— Consigne —
Reproduisez mot pour mot le passage de l'extrait sur le climat et les incendies qui commence à « Mais les scientifiques » et se termine à « climatiques utilisés aujourd’hui. ».

Les incendies ne sont pas non plus uniquement dus à la sécheresse, fréquente en Australie, et exceptionnelle cette année. « Le changement climatique joue son rôle ici », a déclaré Richard Thornton du Bushfire and Natural Hazards Cooperative Research Centre en Australie, « mais ce n’est pas la cause de ces incendies. »

C’est également le cas pour les incendies aux États-Unis. En 2017, des scientifiques ont modélisé 37 régions différentes et ont constaté que « les humains peuvent non seulement influencer les régimes d’incendie, mais que leur présence peut en fait annuler, ou submerger, les effets du climat. » Sur les 10 variables qui influencent les incendies, « aucune n’était aussi significative… que les variables anthropiques », comme la construction de maisons à proximité des forêts et la gestion des incendies et de la croissance du combustible ligneux dans les forêts.

Les climatologues commencent à repousser les exagérations des activistes, des journalistes et d’autres scientifiques.

« Si de nombreuses espèces sont menacées d’extinction », a déclaré Ken Caldeira, de Stanford, « le changement climatique ne menace pas l’extinction de l’homme…. Je n’aimerais pas nous voir motiver les gens à faire la bonne chose en leur faisant croire quelque chose de faux. »

J’ai demandé au climatologue australien Tom Wigley ce qu’il pensait de l’affirmation selon laquelle le changement climatique menace la civilisation. « Cela me dérange vraiment parce que c’est faux », a-t-il répondu. « Tous ces jeunes ont été mal informés. Et c’est en partie la faute de Greta Thunberg. Pas délibérément. Mais elle a tort. »

Mais les scientifiques et les militants n’ont-ils pas besoin d’exagérer pour attirer l’attention du public ?

« Cela me rappelle ce que Steve Schneider avait l’habitude de dire », a répondu Wigley. « Il avait l’habitude de dire qu’en tant que scientifique, nous ne devrions pas vraiment nous préoccuper de la façon dont nous déformons les choses en communiquant avec les gens dans la rue qui pourraient avoir besoin d’un petit coup de pouce dans une certaine direction pour réaliser que c’est un problème sérieux ». Steve n’a eu aucun scrupule à s’exprimer de cette manière biaisée. Je ne suis pas tout à fait d’accord avec cela. »

Wigley a commencé à travailler sur la science du climat à plein temps en 1975 et a créé l’un des premiers modèles climatiques (MAGICC) en 1987. Il reste l’un des principaux modèles climatiques utilisés aujourd’hui.

« Lorsque je parle au grand public, dit-il, je souligne certaines des choses qui pourraient rendre les projections du réchauffement moins importantes et celles qui pourraient les rendre plus importantes. J’essaie toujours de présenter les deux côtés. »

Partie de ce qui me dérange dans la rhétorique apocalyptique des activistes climatiques, c’est qu’elle est souvent accompagnée de demandes pour que les nations pauvres soient privées des sources d’énergie bon marché dont elles ont besoin pour se développer. J’ai constaté que de nombreux scientifiques partagent mes préoccupations.

(Entrées de données stockées)
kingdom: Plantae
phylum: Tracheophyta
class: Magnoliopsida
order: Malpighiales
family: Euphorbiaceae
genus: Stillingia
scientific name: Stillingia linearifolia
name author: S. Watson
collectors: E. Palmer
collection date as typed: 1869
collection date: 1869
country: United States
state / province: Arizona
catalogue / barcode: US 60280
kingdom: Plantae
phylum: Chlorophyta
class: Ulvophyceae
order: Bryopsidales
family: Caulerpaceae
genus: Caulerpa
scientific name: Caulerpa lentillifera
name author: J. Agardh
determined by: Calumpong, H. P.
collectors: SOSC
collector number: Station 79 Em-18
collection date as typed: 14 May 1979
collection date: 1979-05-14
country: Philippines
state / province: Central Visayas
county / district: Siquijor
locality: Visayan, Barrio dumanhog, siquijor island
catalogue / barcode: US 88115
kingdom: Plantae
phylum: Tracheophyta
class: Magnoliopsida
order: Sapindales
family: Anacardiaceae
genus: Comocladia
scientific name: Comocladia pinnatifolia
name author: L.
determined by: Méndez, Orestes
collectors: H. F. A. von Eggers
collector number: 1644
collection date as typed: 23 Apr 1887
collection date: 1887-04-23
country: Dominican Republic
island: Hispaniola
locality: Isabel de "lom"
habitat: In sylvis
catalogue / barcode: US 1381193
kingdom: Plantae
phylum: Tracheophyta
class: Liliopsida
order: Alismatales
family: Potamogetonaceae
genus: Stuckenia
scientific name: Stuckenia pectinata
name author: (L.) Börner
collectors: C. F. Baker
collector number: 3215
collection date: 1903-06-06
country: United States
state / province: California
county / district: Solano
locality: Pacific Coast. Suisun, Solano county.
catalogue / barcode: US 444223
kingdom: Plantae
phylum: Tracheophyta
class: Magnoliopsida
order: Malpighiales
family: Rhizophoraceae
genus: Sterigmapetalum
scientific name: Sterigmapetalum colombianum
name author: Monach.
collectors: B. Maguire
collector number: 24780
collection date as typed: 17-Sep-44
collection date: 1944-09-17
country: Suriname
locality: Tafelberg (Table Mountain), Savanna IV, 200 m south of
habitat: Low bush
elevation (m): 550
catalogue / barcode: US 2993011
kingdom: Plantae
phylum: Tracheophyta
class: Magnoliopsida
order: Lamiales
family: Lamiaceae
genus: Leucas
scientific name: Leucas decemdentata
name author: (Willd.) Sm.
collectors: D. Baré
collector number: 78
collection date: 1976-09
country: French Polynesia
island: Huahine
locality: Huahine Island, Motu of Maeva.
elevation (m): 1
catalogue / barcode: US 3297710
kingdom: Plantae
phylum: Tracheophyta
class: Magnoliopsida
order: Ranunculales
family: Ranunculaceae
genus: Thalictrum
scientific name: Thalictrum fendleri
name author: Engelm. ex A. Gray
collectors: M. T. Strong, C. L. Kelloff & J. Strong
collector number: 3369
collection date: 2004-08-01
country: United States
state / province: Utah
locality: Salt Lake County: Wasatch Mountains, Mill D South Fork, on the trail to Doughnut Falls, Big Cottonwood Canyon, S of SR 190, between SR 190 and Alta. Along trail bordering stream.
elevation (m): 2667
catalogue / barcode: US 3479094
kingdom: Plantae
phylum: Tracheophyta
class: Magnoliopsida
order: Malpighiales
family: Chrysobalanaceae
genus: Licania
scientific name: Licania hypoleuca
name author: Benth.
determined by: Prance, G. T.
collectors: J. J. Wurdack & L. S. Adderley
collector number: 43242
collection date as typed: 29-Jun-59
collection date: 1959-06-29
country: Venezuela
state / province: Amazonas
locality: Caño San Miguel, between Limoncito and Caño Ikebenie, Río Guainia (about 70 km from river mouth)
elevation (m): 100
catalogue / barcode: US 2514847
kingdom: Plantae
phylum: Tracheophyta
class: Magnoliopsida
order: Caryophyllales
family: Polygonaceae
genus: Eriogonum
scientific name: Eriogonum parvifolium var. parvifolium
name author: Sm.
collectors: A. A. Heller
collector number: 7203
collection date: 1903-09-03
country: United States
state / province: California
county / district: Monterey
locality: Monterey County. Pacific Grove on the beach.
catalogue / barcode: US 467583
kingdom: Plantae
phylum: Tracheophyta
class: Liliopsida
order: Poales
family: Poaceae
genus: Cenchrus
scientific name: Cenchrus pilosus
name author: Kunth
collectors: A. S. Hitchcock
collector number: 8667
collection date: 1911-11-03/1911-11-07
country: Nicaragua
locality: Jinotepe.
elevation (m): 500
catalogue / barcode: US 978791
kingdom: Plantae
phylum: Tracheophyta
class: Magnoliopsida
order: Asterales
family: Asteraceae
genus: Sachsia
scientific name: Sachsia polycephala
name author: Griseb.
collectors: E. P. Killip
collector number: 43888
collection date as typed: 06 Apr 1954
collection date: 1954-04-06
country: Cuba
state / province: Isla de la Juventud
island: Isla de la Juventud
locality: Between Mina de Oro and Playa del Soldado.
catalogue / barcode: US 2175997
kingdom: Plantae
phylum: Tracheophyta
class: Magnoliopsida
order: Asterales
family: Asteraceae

— Réponse —
Mais les scientifiques et les militants n’ont-ils pas besoin d’exagérer pour attirer l’attention du public ?

« Cela me rappelle ce que Steve Schneider avait l’habitude de dire », a répondu Wigley. « Il avait l’habitude de dire qu’en tant que scientifique, nous ne devrions pas vraiment nous préoccuper de la façon dont nous déformons les choses en communiquant avec les gens dans la rue qui pourraient avoir besoin d’un petit coup de pouce dans une certaine direction pour réaliser que c’est un problème sérieux ». Steve n’a eu aucun scrupule à s’exprimer de cette manière biaisée. Je ne suis pas tout à fait d’accord avec cela. »

Wigley a commencé à travailler sur la science du climat à plein temps en 1975 et a créé l’un des premiers modèles climatiques (MAGICC) en 1987. Il reste l’un des principaux modèles climatiques utilisés aujourd’hui.